Text
-------

THE MUSEUM EXHIBITION DESIGN
Adrien Gardère’s approach to museum exhibition design

Louvre-Lens SANAA Kazuyo Sejima Ryue NishizawaIn 2009, SANAA called on Studio Adrien Gardère to come up with the museum design layout and to decide where to place the artworks in all the exhibition spaces, storage rooms and, most importantly of all, in the Galerie du Temps.
«The interior layout of the Grande Galerie, the backbone of the Musée du Louvre-Lens, designed by the Studio Adrien Gardère, breaks with the canons of traditional museum exhibition design.
The Studio Adrien Gardère chose to remove any partitions in order to heighten the perception of the exceptional scale of the building (120-metres long and 25-metres wide) and give shape to the scientific project (which lays down a chronological route through 5,000 years of art history). A bold and innovative aim for a spectacular exhibition space (almost 3,000 m2 in a single open space) born of the desire to provide visitors with a unique overview of the history of art from ancient civilizations right up to 1850. In addition to this aim, a decision was made in conjunction with the SANAA architects to leave the internal walls of the Grande Galerie entirely free and to clad them in slightly reflective anodised aluminium. A timeline on the south wall enhances the space and the visit with the major milestones in human history. By removing all partitions and keeping the walls free, the Studio Adrien Gardère has placed the groups of artworks at the heart of the architecture.

-------

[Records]

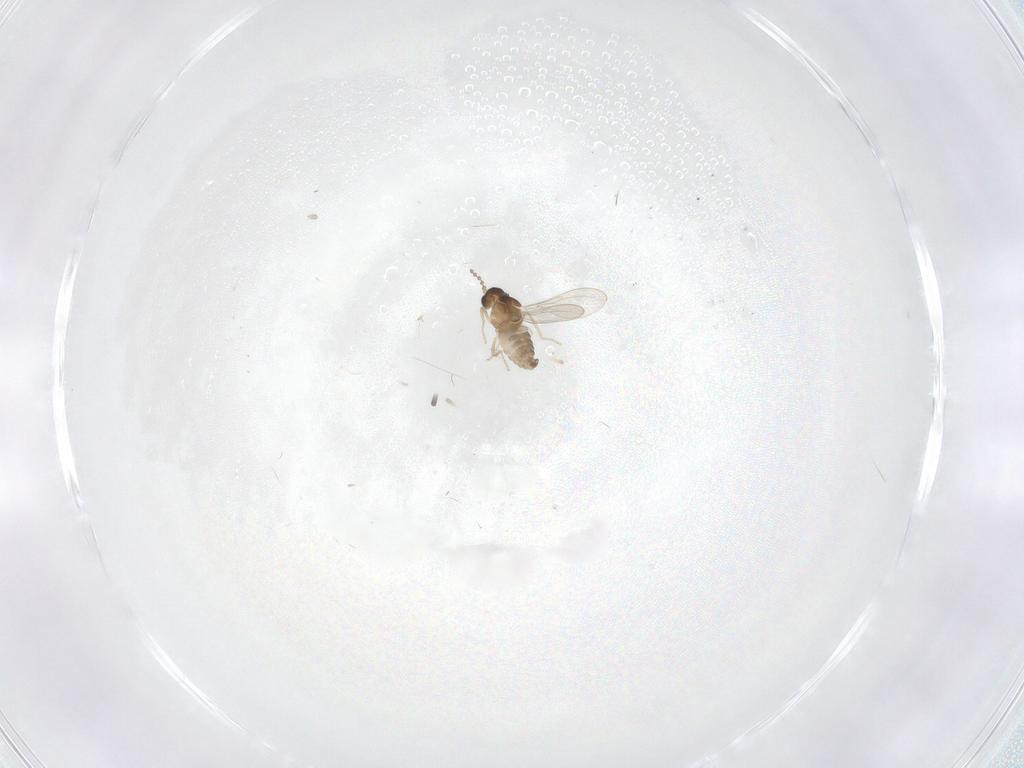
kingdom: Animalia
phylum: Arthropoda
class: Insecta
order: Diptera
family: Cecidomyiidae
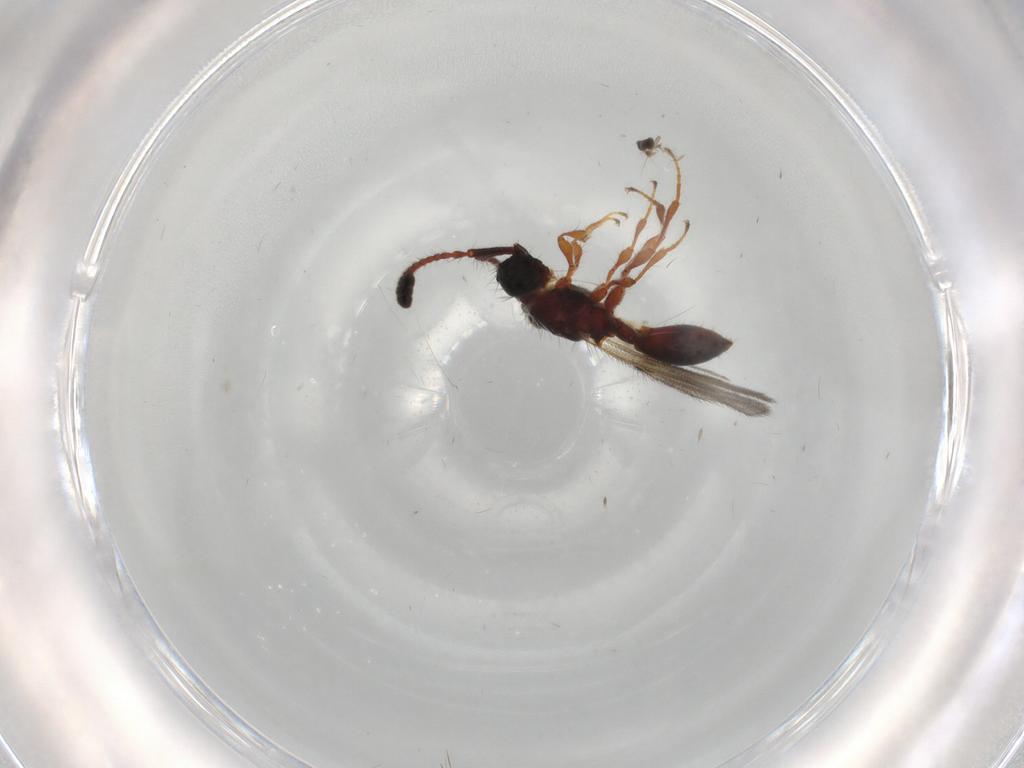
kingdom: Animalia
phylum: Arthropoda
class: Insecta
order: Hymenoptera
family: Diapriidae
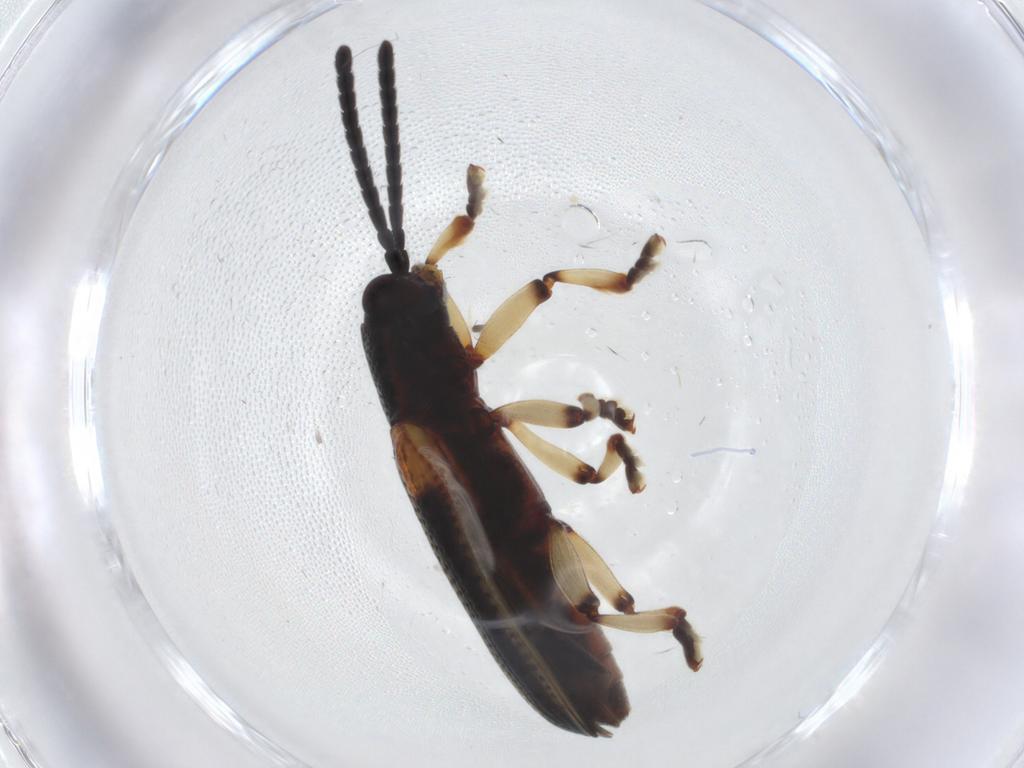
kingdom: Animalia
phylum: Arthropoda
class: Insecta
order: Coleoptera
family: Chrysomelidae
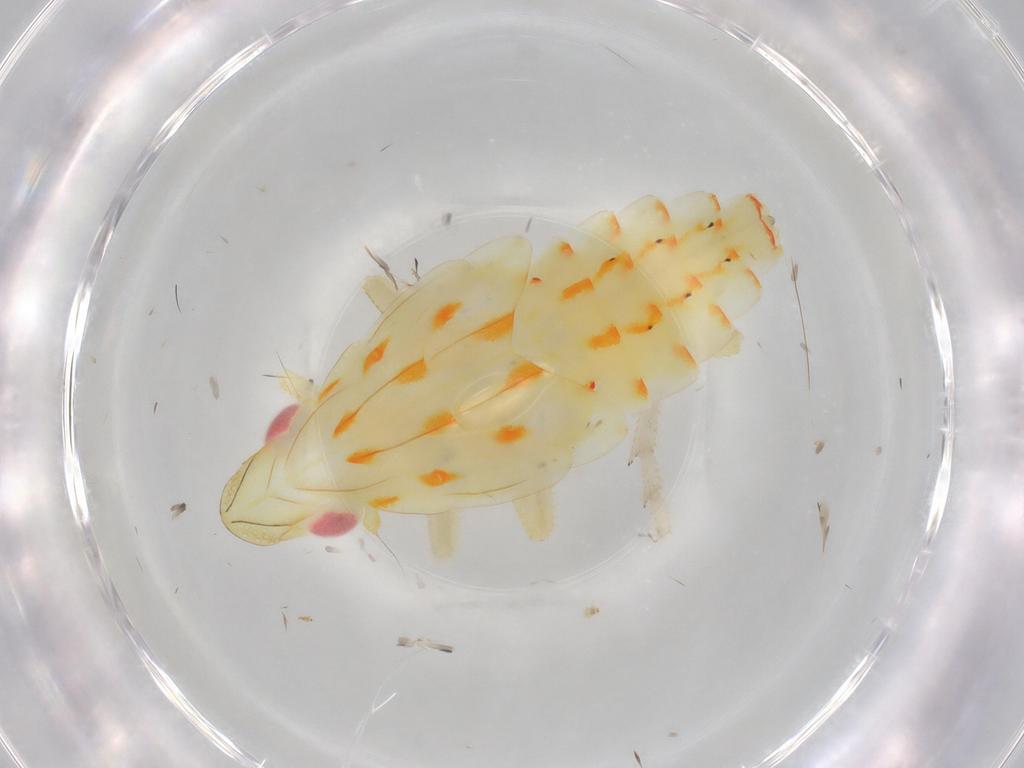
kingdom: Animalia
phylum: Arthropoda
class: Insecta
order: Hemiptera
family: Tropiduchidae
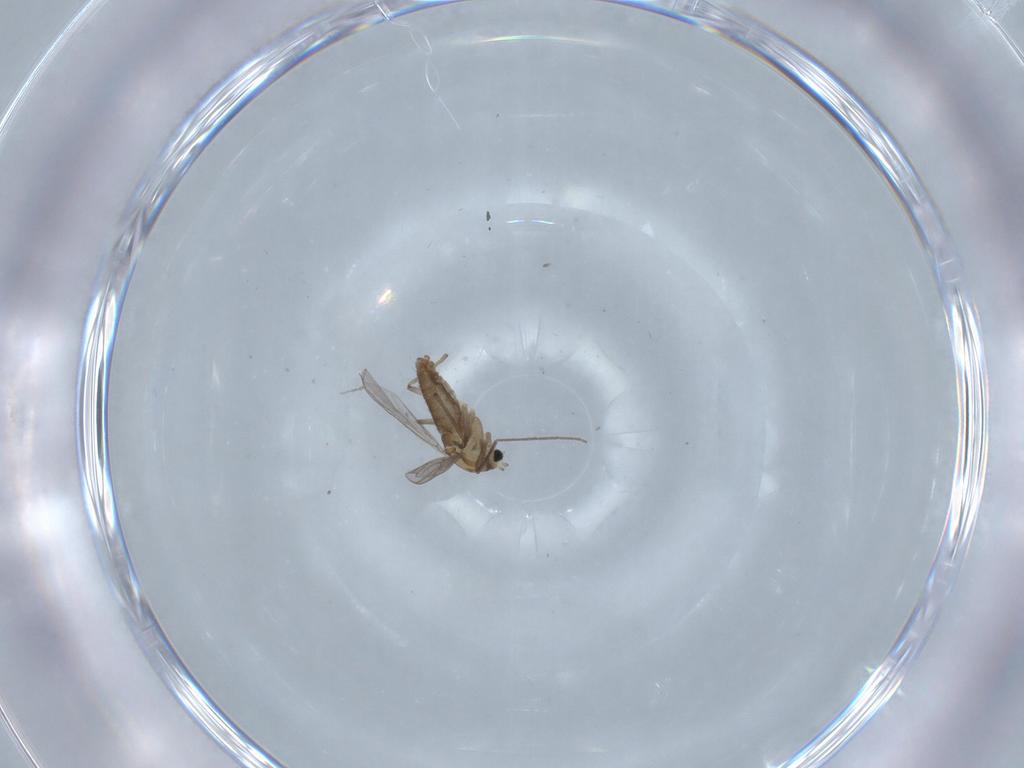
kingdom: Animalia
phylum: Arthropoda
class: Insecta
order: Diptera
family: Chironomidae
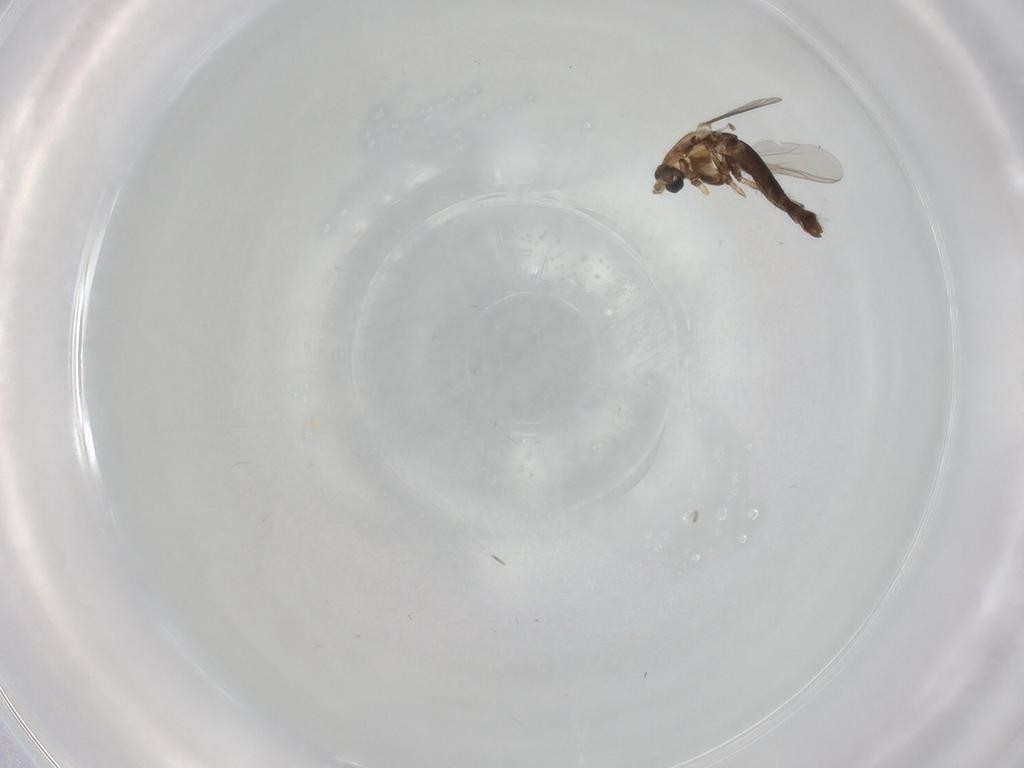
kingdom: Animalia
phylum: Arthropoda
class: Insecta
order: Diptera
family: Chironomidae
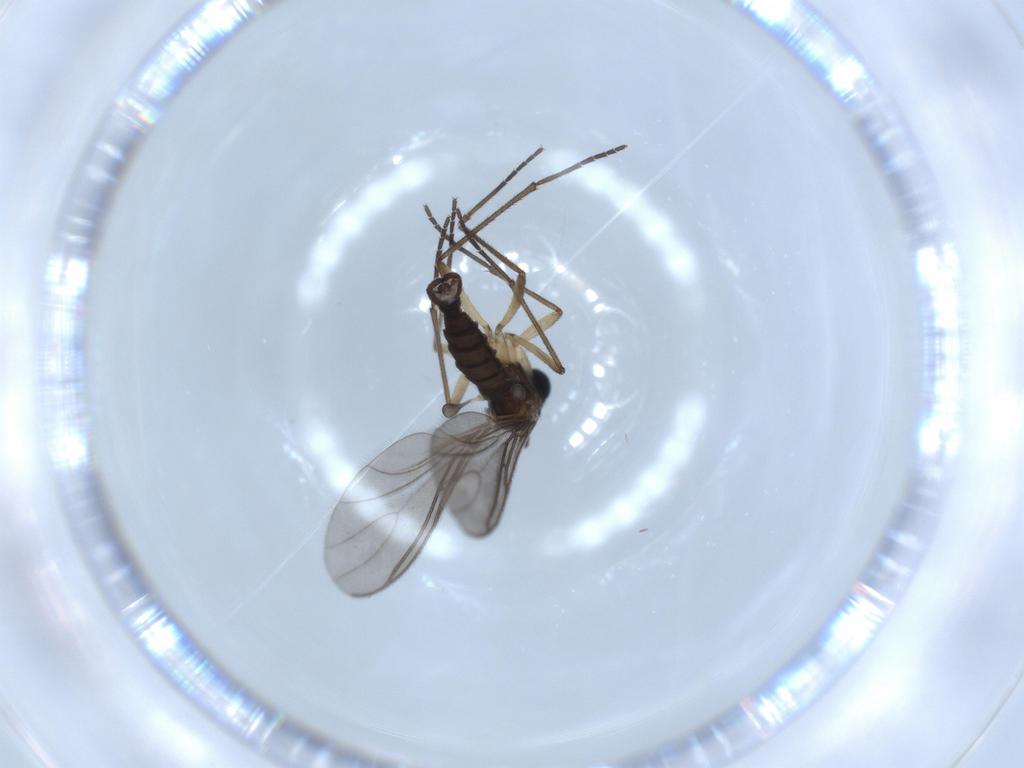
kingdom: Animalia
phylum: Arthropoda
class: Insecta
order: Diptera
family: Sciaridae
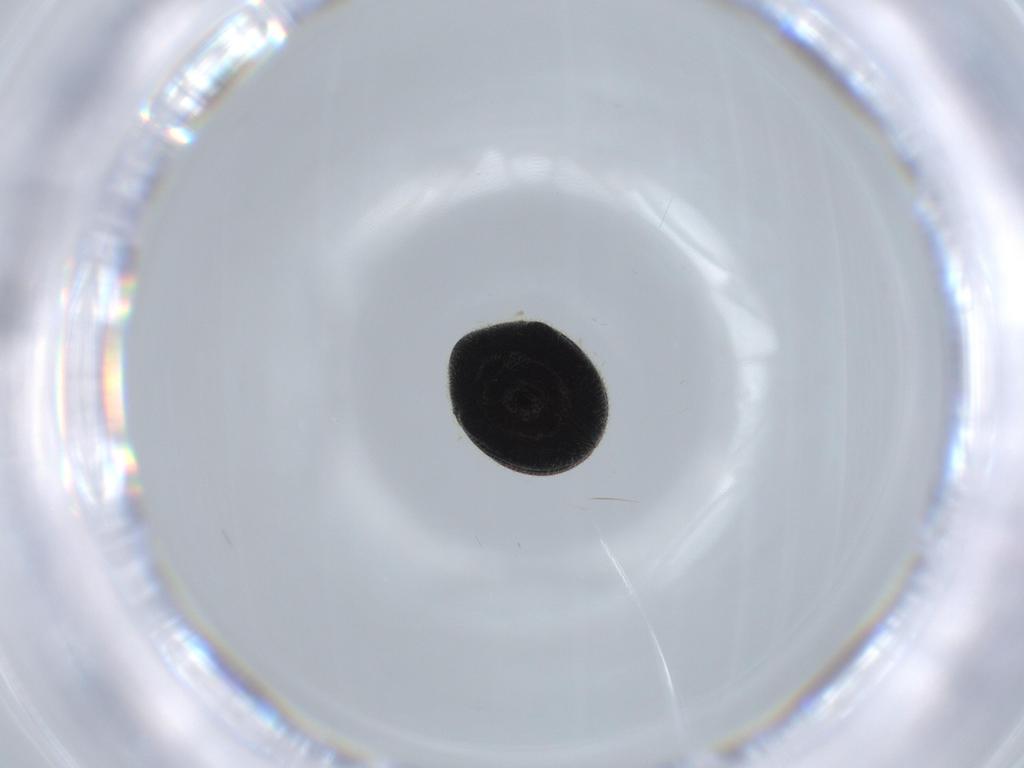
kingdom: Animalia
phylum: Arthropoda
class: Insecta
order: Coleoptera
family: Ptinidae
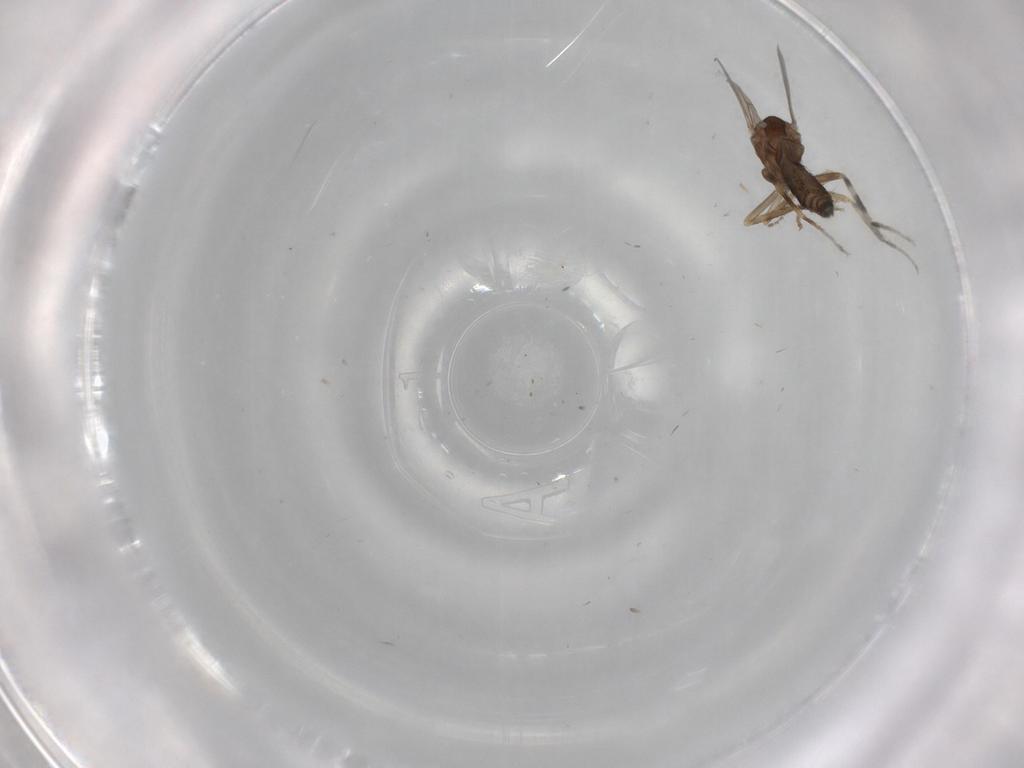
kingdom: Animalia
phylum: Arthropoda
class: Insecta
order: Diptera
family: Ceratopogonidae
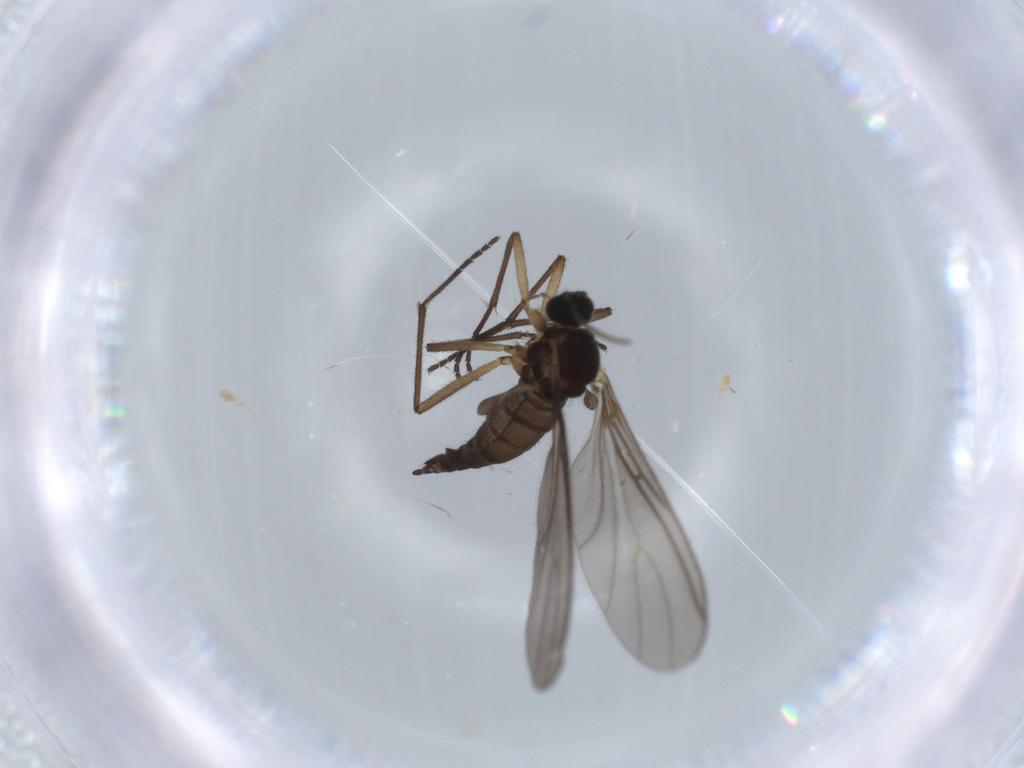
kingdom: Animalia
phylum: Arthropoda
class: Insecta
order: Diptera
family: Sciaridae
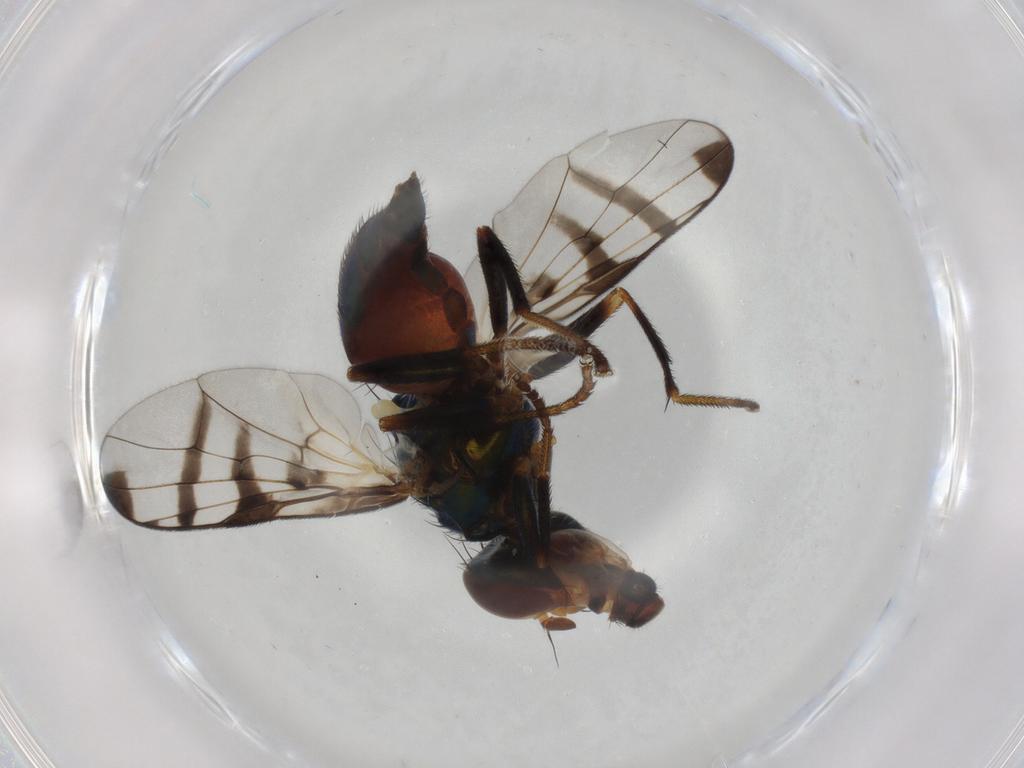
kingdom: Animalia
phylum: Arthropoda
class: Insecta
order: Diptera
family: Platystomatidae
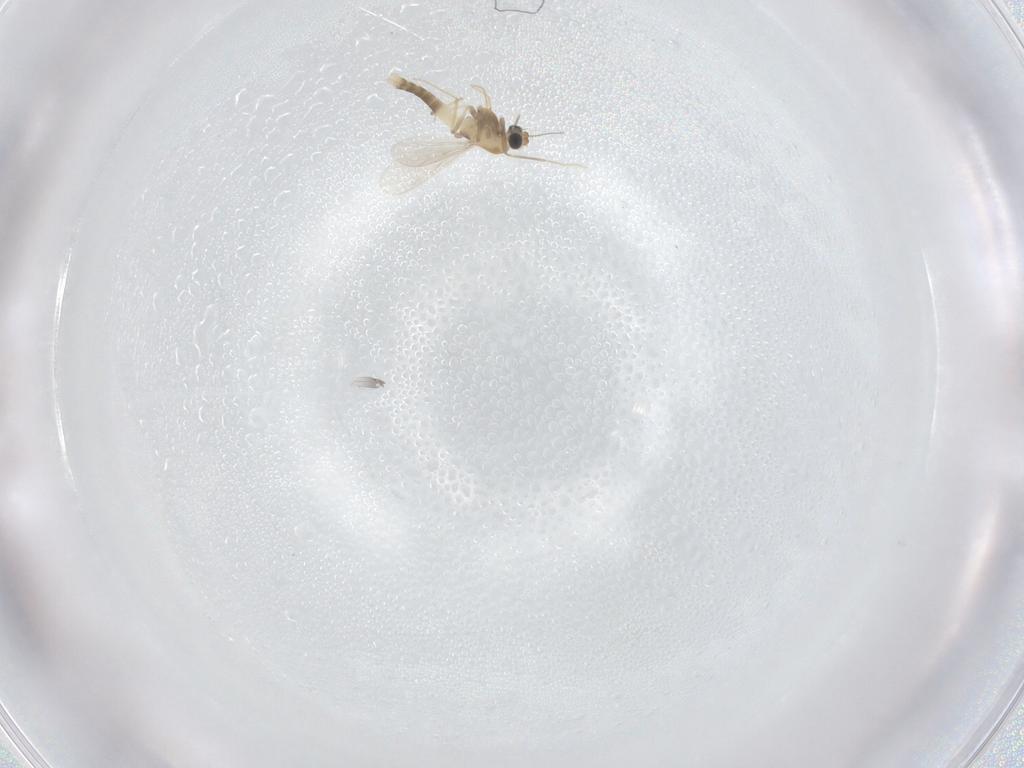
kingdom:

-------

Required task 1
In the text about the museum exhibition design, in what year did SANAA call on Studio Adrien Gardère?
Required task 2
Copy the Records listing exactly, starting with the line that contains "family: Ptinidae" and continuing down through the end of the listing, with both ends included. Leave the pictures out.
The records are unrelated to the text.

Exercise result 1
2009

Exercise result 2
family: Ptinidae
kingdom: Animalia
phylum: Arthropoda
class: Insecta
order: Diptera
family: Ceratopogonidae
kingdom: Animalia
phylum: Arthropoda
class: Insecta
order: Diptera
family: Sciaridae
kingdom: Animalia
phylum: Arthropoda
class: Insecta
order: Diptera
family: Platystomatidae
kingdom:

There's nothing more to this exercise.